La version originale du violentomètre me mettait mal à l’aise. Je trouvais l’idée géniale mais le résultat me paraissait presque dangereux. Pour autant, j’avais du mal à formuler clairement ce qui me gênait.

L’affaire Quatennens et les réactions ordurières de ses défenseurs m’ont permis de clarifier.

Je suis donc partie de cette gifle, dont il a semblé pertinent au comité de soutien dégoulinant d’admiration de Quattenens de déterminer si oui ou non elle était acceptable : oui ou non, le fait de gifler sa femme une fois, après l’avoir bousculée, après l’avoir harcelée et lui avoir pris son téléphone, était-il à mettre au même niveau que le fait de “battre [sa femme] tous les jours” ?

Un mec violent qui revendique ses actes en prétendant ne pas être violent mérite-t-il d’être conspué ? Non : apparemment il mérite admiration et témoignages de soutien. Y compris de la part des femmes du parti, dont les déclarations successives ont mis au concept de sororité une gifle aussi violente que celle infligée par Quattenens. On aurait pu croire qu’elles allaient saisir l’occasion de tout faire péter et de prendre les rênes, mais il semblerait qu’en termes de lâcheté au service de l’ambition politique personnelle, l’égalité soit atteinte au sein de LFI comme dans les autres partis : les femmes y sont aussi opportunistes et peu intègres que les hommes. Et je me vois mal faire preuve de sororité envers elles : ce sont des femmes de droite.

J’ai donc constaté qu’en 2022 et malgré tout le travail accompli ces dernières années, les violences conjugales restent appréhendées comme un ou des actes commis à un instant T, dont il conviendra d’apprécier ou non la justification.

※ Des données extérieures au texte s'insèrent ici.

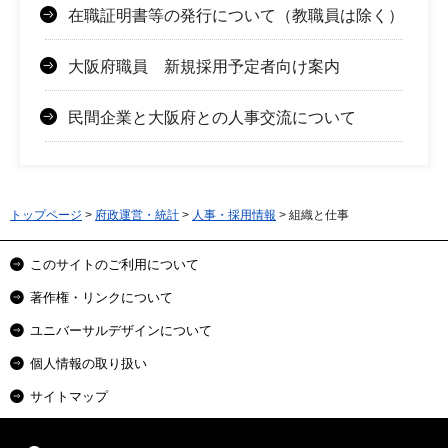
在職証明書等の発行について（教職員は除く）
大阪府職員 新規採用予定者向け案内
民間企業と大阪府との人事交流について
トップページ
>
府政運営・統計
>
人事・採用情報
> 組織と仕事
このサイトのご利用について
著作権・リンクについて
ユニバーサルデザインについて
個人情報の取り扱い
サイトマップ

Elles ne sont pas appréhendées dans le cadre d’un continuum, et c’est regrettable, voire criminel envers les femmes victimes : on continue en effet à leur faire croire qu’il existerait des comportements pas tout à fait normaux mais pas tout à fait violents, qui constitueraient, dans la relation de couple, une étape démocratique où il est encore possible de rétablir un fonctionnement “normal”, la vigilance étant bien sûr à la charge de la victime.

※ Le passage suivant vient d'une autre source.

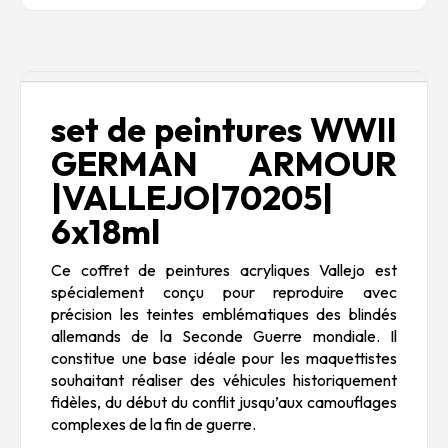
Description
set de peintures WWII
GERMAN ARMOUR
|VALLEJO|70205|
6x18ml
Ce coffret de peintures acryliques
Vallejo
est
spécialement conçu pour reproduire avec
précision les teintes emblématiques des blindés
allemands de la Seconde Guerre mondiale. Il
constitue une base idéale pour les maquettistes
souhaitant réaliser des véhicules historiquement
fidèles, du début du conflit jusqu’aux camouflages
complexes de la fin de guerre.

C’est là tout le problème de la zone orange du violentomètre. La zone orange ne devrait pas être le lieu ou le temps de la vigilance : c’est déjà la violence. Il n’y a pas de gradation, il n’y a que deux états : soit il y a de la violence, soit il n’y en a pas. S’il y a de la violence, il ne peut plus y avoir de relation de couple démocratique. Plus jamais.

C’est parce qu’avant un coup physiquement porté sur la victime il y a eu des violences, que cette violence incarnée par le coup a pu arriver. C’est parce qu’il est arrivé dans la continuité d’une situation progressivement installée et matérialisée par une escalade de violences innommées, non considérées comme telles, si subtiles et si insidieuses que la victime ne se savait pas victime, que ce coup s’abat.

Et c’est parce qu’on encourage toujours les femmes à négocier le niveau de violence acceptable dans le couple plutôt qu’à leur insuffler la tolérance zéro, en faisant d’elles les impossibles thérapeutes d’une relation décrite comme malade (d’un manque de communication dont elles seront les garantes, les coupables et les victimes, par leur propre faute), les poussant à dialoguer, comprendre et se mettre en état d’hypervigilance, qu’elles se retrouvent un jour à se demander si elles doivent porter plainte, alors que si on leur avait appris à rompre à la première violence, elles se seraient simplement demandé si elles devaient garder la table basse ou la laisser à leur ex. Et ça, c’est tout le problème de la zone orange.

Manuel Bompard, dans son récent communiqué, a d’ailleurs cru malin de mentionner le violentomètre pour justifier la hiérarchisation des violences conjugales (la zone orange) et pour relativiser la gifle par rapport à d’autres violences (toujours la zone orange !) : le simple fait qu’un homme puisse se prévaloir de cet outil pour relativiser la gravité d’un geste violent et justifier la gradation des violences au prétexte d’une réponse pénale proportionnée à chacune, est le symptôme du mépris de la société toute entière envers les femmes violentées par leur conjoint, compagnon ou ex-conjoint, mais aussi le symptôme de cette gangrène qui ampute les femmes de leur droit à dire stop, tout de suite, sans exception, et en toute légitimité.

Dans la vraie vie, il n’y a pas de zone orange. Il ne devrait jamais y en avoir.